VR Interactions

A documentation of my interaction experiments and learnings which led to my first VR exhibit at VRLA 2016.


My original intent for learning 3D animation was to create 360 videos. This series of animals driving automobiles was intended to be viewed through the Google cardboard.

Halfway through however, I realized I didn’t simply want this to be a passive experience.

I wanted my viewers to interact with my art.

This led to me experimenting with different interactions in VR.


Oculus DK2 and Leap Motion

In my early prototypes, I purchased a Oculus DK2 and started learning how to code with Unity.

During this time, the Oculus Touch controllers have not been announced, so I paired the headset with the Leap Motion hand tracker. I wanted to leverage those basic human interactions and make them feel natural in an artificial space. 

This prototype involved using hand gestures to trigger different animation states.

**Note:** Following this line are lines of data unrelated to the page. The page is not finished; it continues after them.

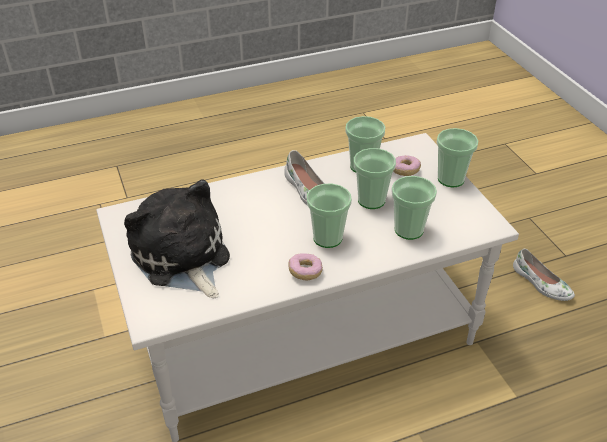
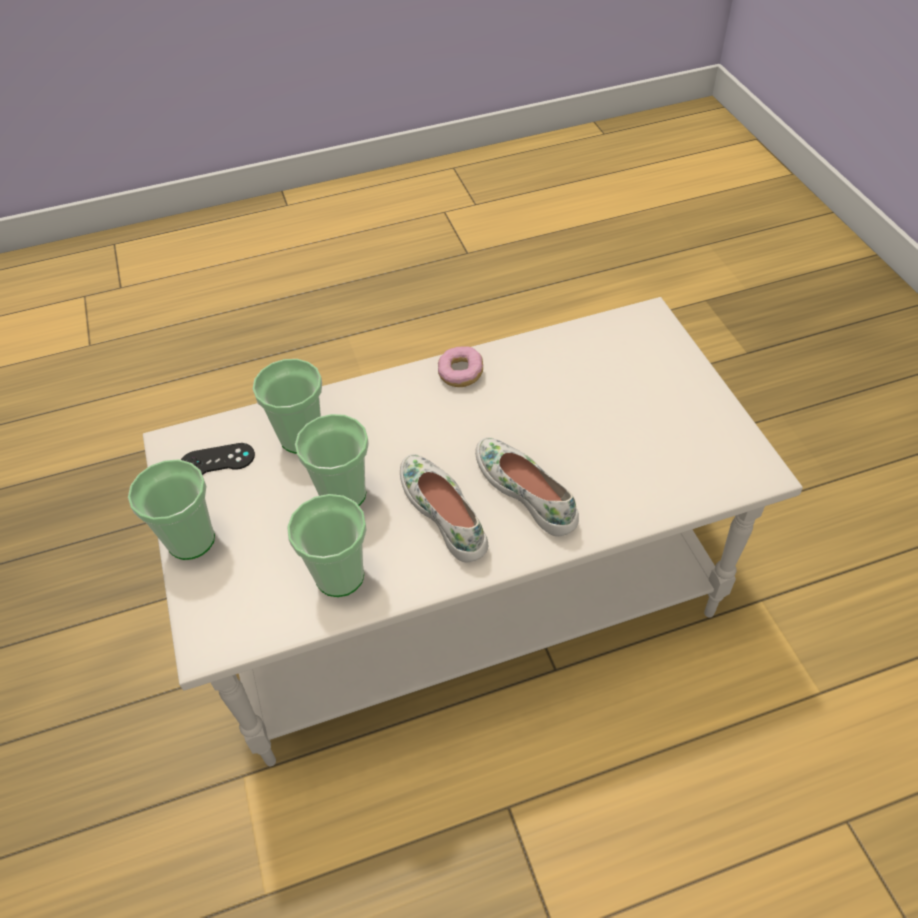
camera: 175 degrees left, 10 degrees up
plush toy [124,180,230,298] -> none
cup [307,183,352,248] -> none
donut [393,155,421,176] -> none
white shoe [513,249,575,301] -> white shoe moved to [475,437,579,537]
none -> black game controller [181,443,255,475]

Photogrammetry and Object Transforms

For a while, I played around with how these hand gestures would work with volumetric capture by Depthkit and photogrammetry.

Hand gestures became more detailed and granular. “Pinching” allowed for transform controls such as scale and rotation.


Conversational UI

Besides hand interactions, I was interested in conversational UI. For this test, I used IBM’s Voice to Speech recognition. I realized it was important to keep commands simple and easy for users to remember.

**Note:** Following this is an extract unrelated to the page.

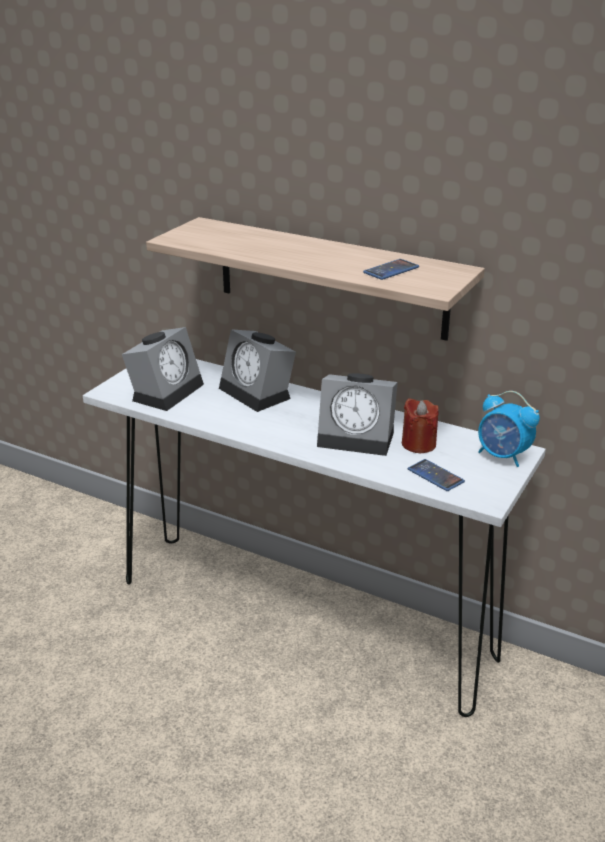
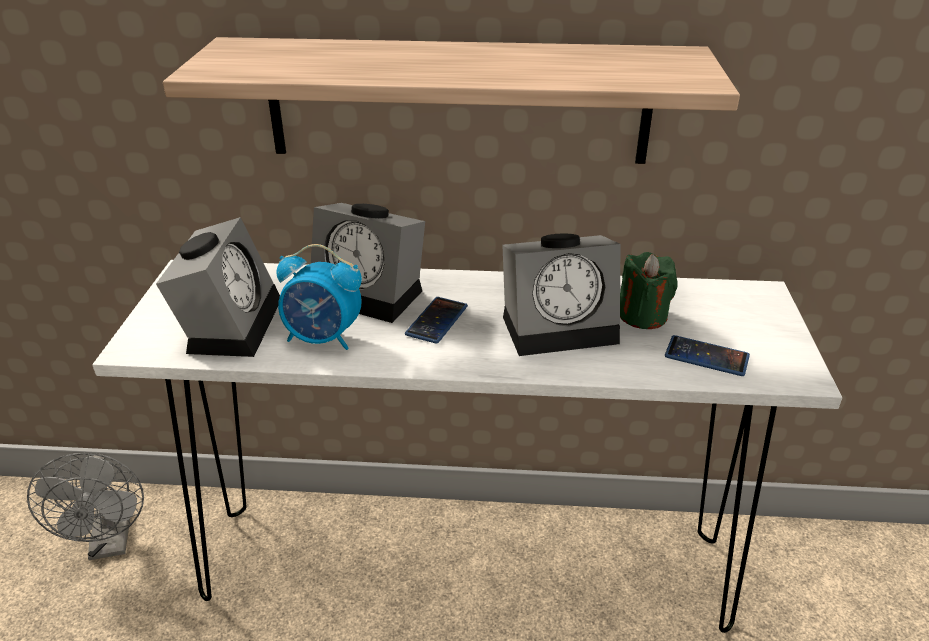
camera: 25 degrees left, 5 degrees up
phone [363,259,419,280] -> phone moved to [405,297,468,344]
red candle [402,398,439,453] -> green candle [620,252,677,329]
alarm clock [478,391,540,467] -> alarm clock moved to [277,244,362,350]
none -> grey fan [27,453,144,560]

In this experiment, a user can point to any world-space coordinate with their index finger. Pointing will activate the voice-to-speech component, so when the user says “go,” the little character will go towards those coordinates.


All of these quick experiments culminated in my VR exhibit at VRLA 2016.

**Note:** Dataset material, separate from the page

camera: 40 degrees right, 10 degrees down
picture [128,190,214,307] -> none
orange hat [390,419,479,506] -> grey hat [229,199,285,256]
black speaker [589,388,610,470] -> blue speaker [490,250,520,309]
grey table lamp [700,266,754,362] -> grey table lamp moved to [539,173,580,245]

The user is placed in an environment surrounded by a variety of animals. They can perform different types of hand gestures to elicit reactions from these characters.


Environmental Onboarding

Rather than have the environment act as a simple wall paper, I wanted it to be central in guiding the user.

I used the concept of vignetting to “frame” images of the hand gestures around each animal. Doing this would make them more discoverable to users.



Overall, a lot of people responded positively. The aesthetic lended itself to become more approachable and inviting, especially for people who have never tried VR! I had a person come up to me and say they never thought VR could ever have an art style like this.

Despite some technological constraints, the Leap Motion helped made it feel so natural, that one user even tried talking to the animals and saying “heeeey!” Voice-to-speech never made it into the final build because of latency issues, but it did made me reconsider experimenting with it again in the future.